Three men sat facing him, all in the drab Iraqi uniform that managed to look at the same time both British and Soviet: green sweaters with shoulder tabs, their trousers tucked into polished Russian-style boots. They could be brothers, all three chunky and mustached. The one on the right had gray in his hair. In front of them on a folding table were objects he recognized. His dog tags—that was where they got the “lieutenant,” then; he'd never bothered to change them, just pulled them out of his gray metal academy-issue lockbox and put them on without thinking. The Iraqis were smoking, looking at him. After a moment the oldest spoke, in English. “Cigarette?” The pack was blue. They were smoking Gauloises.

“No, thanks.”

“Go ahead. No charge.” The others chuckled and for a moment it might have looked almost companionable,
four dudes sitting around in a warm room having a smoke and coffee. They must have caught his glance at the tray because one lifted the little teapot inquiringly.

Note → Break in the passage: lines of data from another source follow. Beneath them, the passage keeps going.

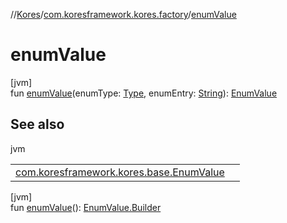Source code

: //[Kores](../../index.md)/[com.koresframework.kores.factory](index.md)/[enumValue](enum-value.md)

# enumValue

[jvm]\
fun [enumValue](enum-value.md)(enumType: [Type](https://docs.oracle.com/javase/8/docs/api/java/lang/reflect/Type.html), enumEntry: [String](https://kotlinlang.org/api/latest/jvm/stdlib/kotlin/-string/index.html)): [EnumValue](../com.koresframework.kores.base/-enum-value/index.md)

## See also

jvm

| | |
|---|---|
| [com.koresframework.kores.base.EnumValue](../com.koresframework.kores.base/-enum-value/index.md) |  |

[jvm]\
fun [enumValue](enum-value.md)(): [EnumValue.Builder](../com.koresframework.kores.base/-enum-value/-builder/index.md)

The trouble with this whole scene was that he didn't know what to do. He'd never been to E&E, Escape and Evasion, the school pilots and aircrews told the stories about. Where you learned how to undergo interrogations, what to say, how to escape. The navy didn't consider destroyer officers liable to capture. He'd been trying to remember not just the Code of Conduct, but the GMI training he'd gotten in-theater on surviving a terrorist abduction. They'd been written for skyjackings, but…. Who ever wrote them had recommended trying to establish a human relationship with your captors. Accepting small favors was part of that. Establishing a common ground. At last he cleared his throat and said, “Is that Arab coffee? I love Arab coffee.”

“Good, good, you love Arab coffee. Give him some,” said the older man. For a moment he thought they might free his hands, but instead one of the soldiers held the cup out. He dipped his face and managed to suck about half of it up. It was tepid and sludgy and tasted great, though it stung the inside of his mouth and his lips where the flesh had ripped. He sat back and licked the grounds off his lips.